Please repeat the lines below word for word, changing nothing.

(Stored dataset lines)
+-------+

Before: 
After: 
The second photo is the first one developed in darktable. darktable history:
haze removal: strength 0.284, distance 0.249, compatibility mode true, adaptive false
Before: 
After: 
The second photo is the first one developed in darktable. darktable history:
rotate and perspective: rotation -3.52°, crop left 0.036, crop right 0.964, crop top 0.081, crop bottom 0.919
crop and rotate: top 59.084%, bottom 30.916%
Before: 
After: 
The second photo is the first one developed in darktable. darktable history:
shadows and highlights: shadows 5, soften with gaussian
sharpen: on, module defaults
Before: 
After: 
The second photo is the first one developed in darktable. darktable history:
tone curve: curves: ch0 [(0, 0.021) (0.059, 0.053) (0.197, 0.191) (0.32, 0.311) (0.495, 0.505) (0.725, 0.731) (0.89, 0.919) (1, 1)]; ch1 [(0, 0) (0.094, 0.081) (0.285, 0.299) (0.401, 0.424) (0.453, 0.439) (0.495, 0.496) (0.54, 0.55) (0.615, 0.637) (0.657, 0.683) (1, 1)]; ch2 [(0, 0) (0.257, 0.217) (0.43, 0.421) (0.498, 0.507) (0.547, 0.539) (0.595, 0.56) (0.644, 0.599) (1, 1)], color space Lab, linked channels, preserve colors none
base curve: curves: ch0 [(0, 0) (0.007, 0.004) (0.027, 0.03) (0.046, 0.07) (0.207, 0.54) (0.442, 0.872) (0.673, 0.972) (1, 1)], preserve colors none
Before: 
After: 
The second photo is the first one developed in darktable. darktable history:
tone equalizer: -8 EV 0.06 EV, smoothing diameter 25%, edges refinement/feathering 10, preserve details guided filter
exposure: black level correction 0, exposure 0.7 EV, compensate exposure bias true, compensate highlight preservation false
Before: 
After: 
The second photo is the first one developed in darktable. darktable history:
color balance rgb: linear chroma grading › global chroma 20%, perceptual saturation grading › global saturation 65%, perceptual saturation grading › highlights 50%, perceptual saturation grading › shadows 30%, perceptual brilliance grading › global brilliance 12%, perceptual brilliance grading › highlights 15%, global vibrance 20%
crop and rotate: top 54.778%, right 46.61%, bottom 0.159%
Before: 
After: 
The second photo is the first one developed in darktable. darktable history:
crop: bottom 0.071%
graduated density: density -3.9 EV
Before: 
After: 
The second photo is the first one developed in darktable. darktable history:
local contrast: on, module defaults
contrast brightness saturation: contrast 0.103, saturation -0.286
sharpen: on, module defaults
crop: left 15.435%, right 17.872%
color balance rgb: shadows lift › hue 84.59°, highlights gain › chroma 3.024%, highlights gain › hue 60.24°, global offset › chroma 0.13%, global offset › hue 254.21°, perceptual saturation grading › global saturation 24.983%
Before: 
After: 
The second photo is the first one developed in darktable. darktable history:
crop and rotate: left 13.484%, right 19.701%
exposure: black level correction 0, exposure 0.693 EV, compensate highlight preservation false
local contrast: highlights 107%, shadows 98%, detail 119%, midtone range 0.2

+-------+

# Written response:
Before: 
After: 
The second photo is the first one developed in darktable. darktable history:
haze removal: strength 0.284, distance 0.249, compatibility mode true, adaptive false
Before: 
After: 
The second photo is the first one developed in darktable. darktable history:
rotate and perspective: rotation -3.52°, crop left 0.036, crop right 0.964, crop top 0.081, crop bottom 0.919
crop and rotate: top 59.084%, bottom 30.916%
Before: 
After: 
The second photo is the first one developed in darktable. darktable history:
shadows and highlights: shadows 5, soften with gaussian
sharpen: on, module defaults
Before: 
After: 
The second photo is the first one developed in darktable. darktable history:
tone curve: curves: ch0 [(0, 0.021) (0.059, 0.053) (0.197, 0.191) (0.32, 0.311) (0.495, 0.505) (0.725, 0.731) (0.89, 0.919) (1, 1)]; ch1 [(0, 0) (0.094, 0.081) (0.285, 0.299) (0.401, 0.424) (0.453, 0.439) (0.495, 0.496) (0.54, 0.55) (0.615, 0.637) (0.657, 0.683) (1, 1)]; ch2 [(0, 0) (0.257, 0.217) (0.43, 0.421) (0.498, 0.507) (0.547, 0.539) (0.595, 0.56) (0.644, 0.599) (1, 1)], color space Lab, linked channels, preserve colors none
base curve: curves: ch0 [(0, 0) (0.007, 0.004) (0.027, 0.03) (0.046, 0.07) (0.207, 0.54) (0.442, 0.872) (0.673, 0.972) (1, 1)], preserve colors none
Before: 
After: 
The second photo is the first one developed in darktable. darktable history:
tone equalizer: -8 EV 0.06 EV, smoothing diameter 25%, edges refinement/feathering 10, preserve details guided filter
exposure: black level correction 0, exposure 0.7 EV, compensate exposure bias true, compensate highlight preservation false
Before: 
After: 
The second photo is the first one developed in darktable. darktable history:
color balance rgb: linear chroma grading › global chroma 20%, perceptual saturation grading › global saturation 65%, perceptual saturation grading › highlights 50%, perceptual saturation grading › shadows 30%, perceptual brilliance grading › global brilliance 12%, perceptual brilliance grading › highlights 15%, global vibrance 20%
crop and rotate: top 54.778%, right 46.61%, bottom 0.159%
Before: 
After: 
The second photo is the first one developed in darktable. darktable history:
crop: bottom 0.071%
graduated density: density -3.9 EV
Before: 
After: 
The second photo is the first one developed in darktable. darktable history:
local contrast: on, module defaults
contrast brightness saturation: contrast 0.103, saturation -0.286
sharpen: on, module defaults
crop: left 15.435%, right 17.872%
color balance rgb: shadows lift › hue 84.59°, highlights gain › chroma 3.024%, highlights gain › hue 60.24°, global offset › chroma 0.13%, global offset › hue 254.21°, perceptual saturation grading › global saturation 24.983%
Before: 
After: 
The second photo is the first one developed in darktable. darktable history:
crop and rotate: left 13.484%, right 19.701%
exposure: black level correction 0, exposure 0.693 EV, compensate highlight preservation false
local contrast: highlights 107%, shadows 98%, detail 119%, midtone range 0.2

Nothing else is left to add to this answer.